Owens R A, Carter B J
Laboratory of Molecular and Cellular Biology, National Institute of Diabetes and Digestive and Kidney Diseases, Bethesda, Maryland 20892.
J Virol. 1992 Feb;66(2):1236-40. doi: 10.1128/JVI.66.2.1236-1240.1992.
An adeno-associated virus (AAV) genome with a Lys-to-His (K340H) mutation in the consensus nucleotide triphosphate binding site of the rep gene has a dominant-negative DNA replication phenotype in vivo. We expressed both wild-type (Rep78) and mutant (Rep78NTP) proteins in two helper-free expression systems consisting of either recombinant baculoviruses in insect cells or the human immunodeficiency virus type 1 long terminal repeat promoter in human 293 cell transient transfections. We analyzed nuclear extracts from both expression systems for the ability to complement uninfected HeLa cell cytoplasmic extracts in an in vitro terminal resolution assay in which a covalently closed AAV terminal hairpin structure is converted to an extended linear duplex. Although both Rep78 and Rep78NTP bound to AAV terminal hairpin DNA in vitro, Rep78 but not Rep78NTP complemented the terminal resolution assay. Furthermore, Rep78NTP was trans dominant for AAV terminal resolution in vitro. We propose that the dominant-negative replication phenotype of AAV genomes carrying the K340H mutation is mediated by mutant Rep proteins binding to the terminal repeat hairpin.

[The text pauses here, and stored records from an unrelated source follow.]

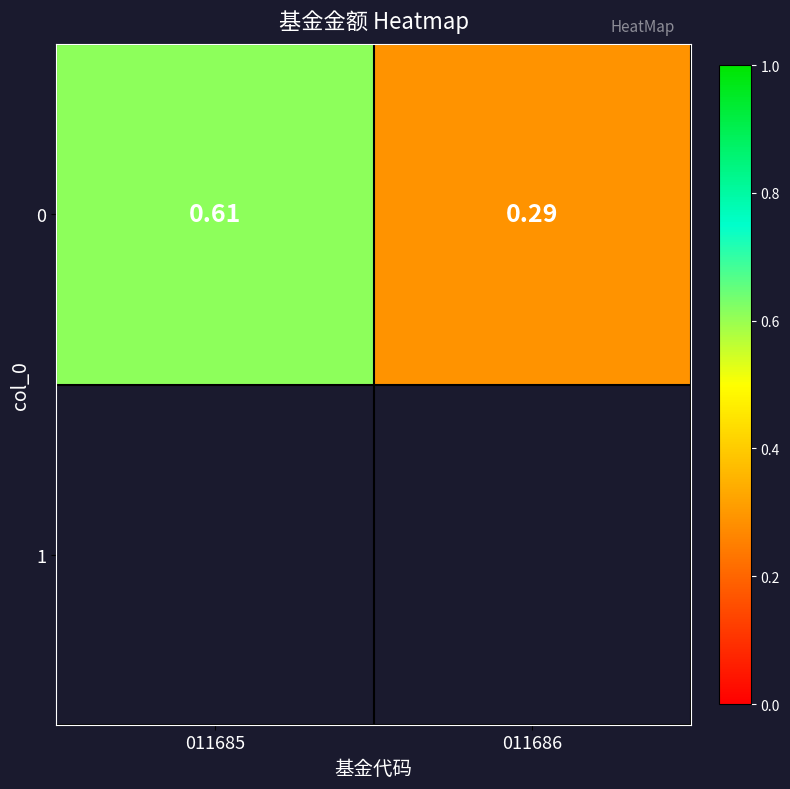

Read the value at 011686.

0.3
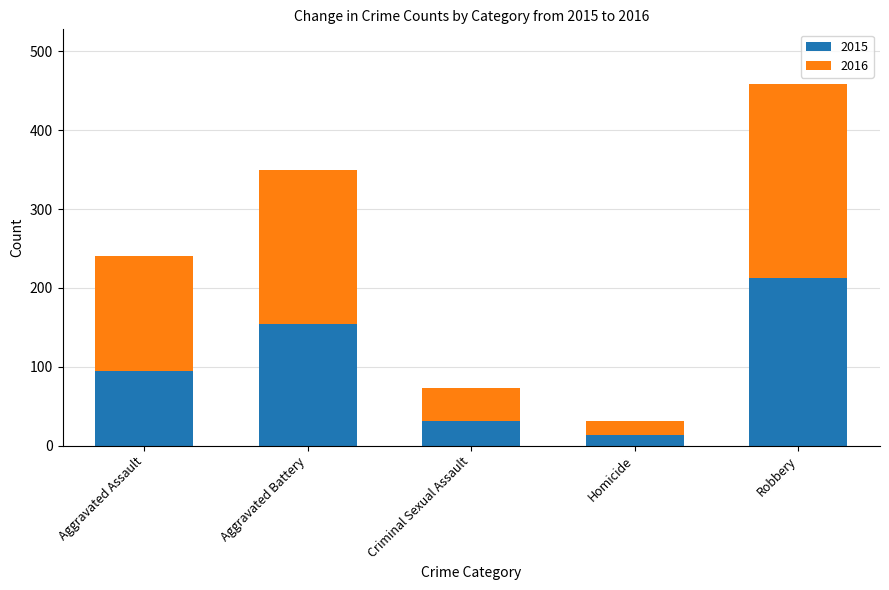

What is the total value across all series at Homicide?

31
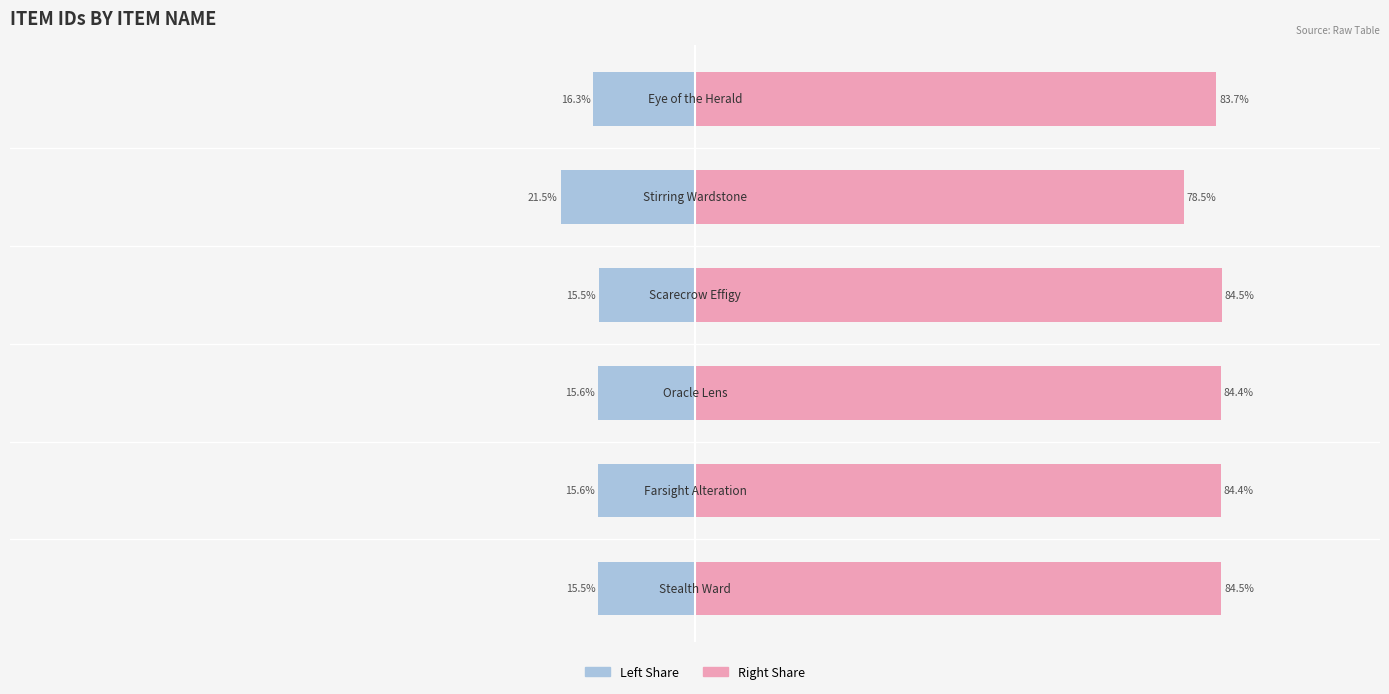

What is the sum of the ItemId (left) values at 2 and 1?

-31.2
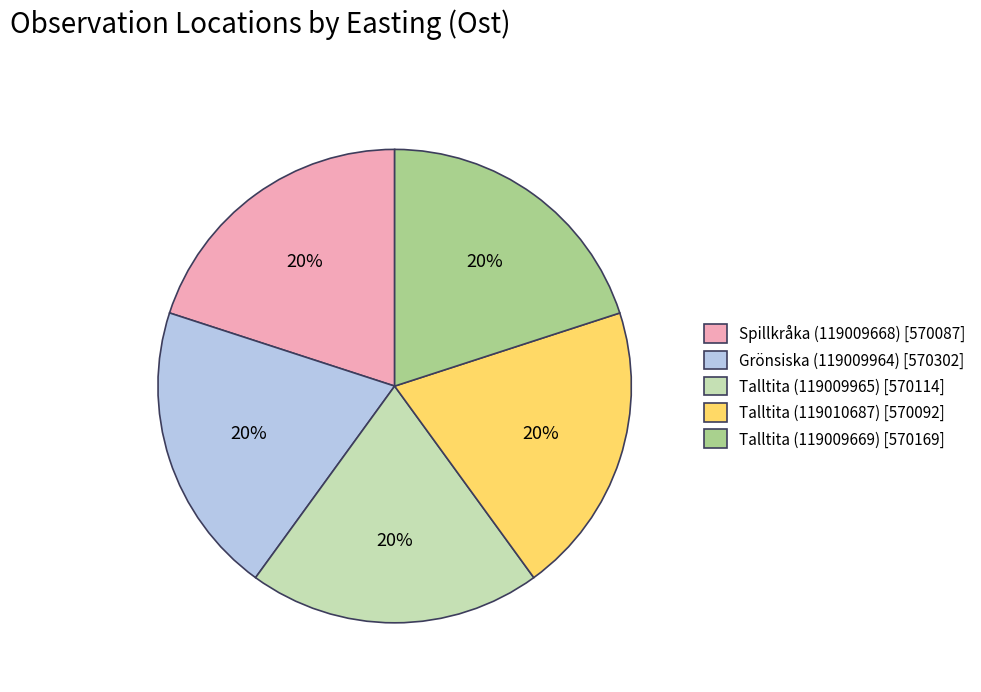

Is it true that Talltita (119009965) [570114] is 20% of the pie?

True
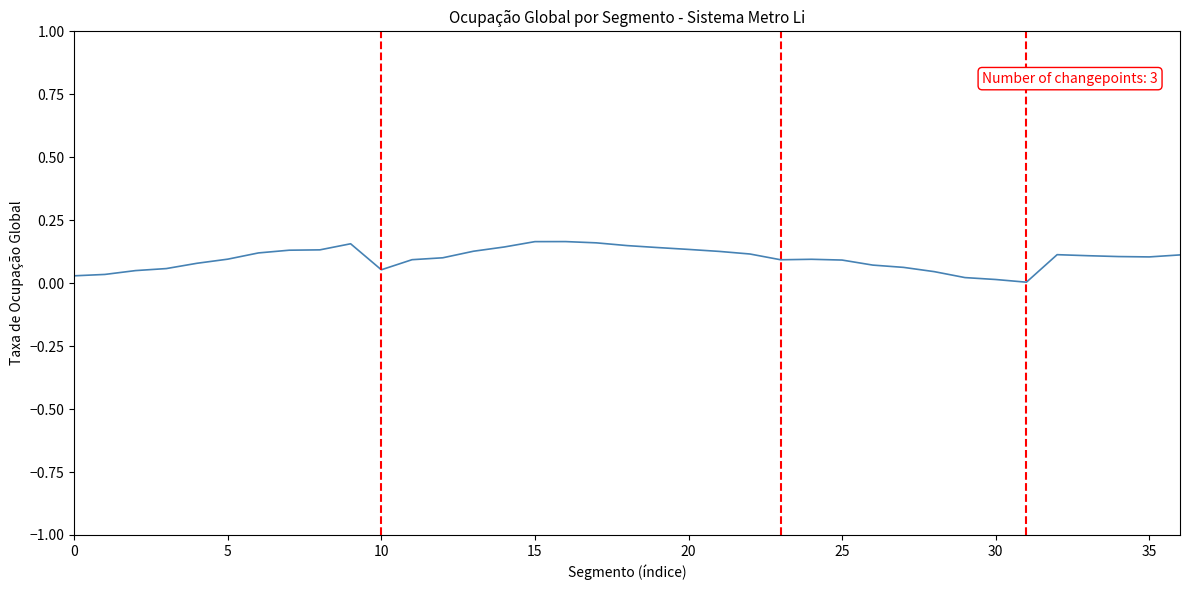

Does the chart display data point markers on the line(s)?

No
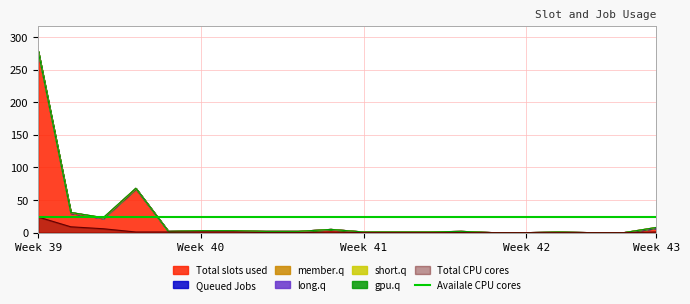

What is the maximum value shown in the chart?

276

在rep基因的共有核苷酸三磷酸结合位点具有赖氨酸到组氨酸(K340H)突变的腺相关病毒(AAV)基因组在体内具有显性负性DNA复制表型。我们在两种无辅助病毒表达系统中表达野生型(Rep78)和突变型(Rep78NTP)蛋白,这两种系统分别是昆虫细胞中的重组杆状病毒或人293细胞瞬时转染中的人免疫缺陷病毒1型长末端重复启动子。我们在体外末端分辨率测定中分析了来自这两种表达系统的核提取物补充未感染的HeLa细胞细胞质提取物的能力,在该测定中,共价闭合的AAV末端发夹结构被转化为延伸的线性双链体。虽然Rep78和Rep78NTP在体外均与AAV末端发夹DNA结合,但Rep78而非Rep78NTP补充了末端分辨率测定。此外,Rep78NTP在体外对AAV末端分辨率具有反式显性作用。我们提出携带K340H突变的AAV基因组的显性负性复制表型是由突变的Rep蛋白与末端重复发夹结合介导的。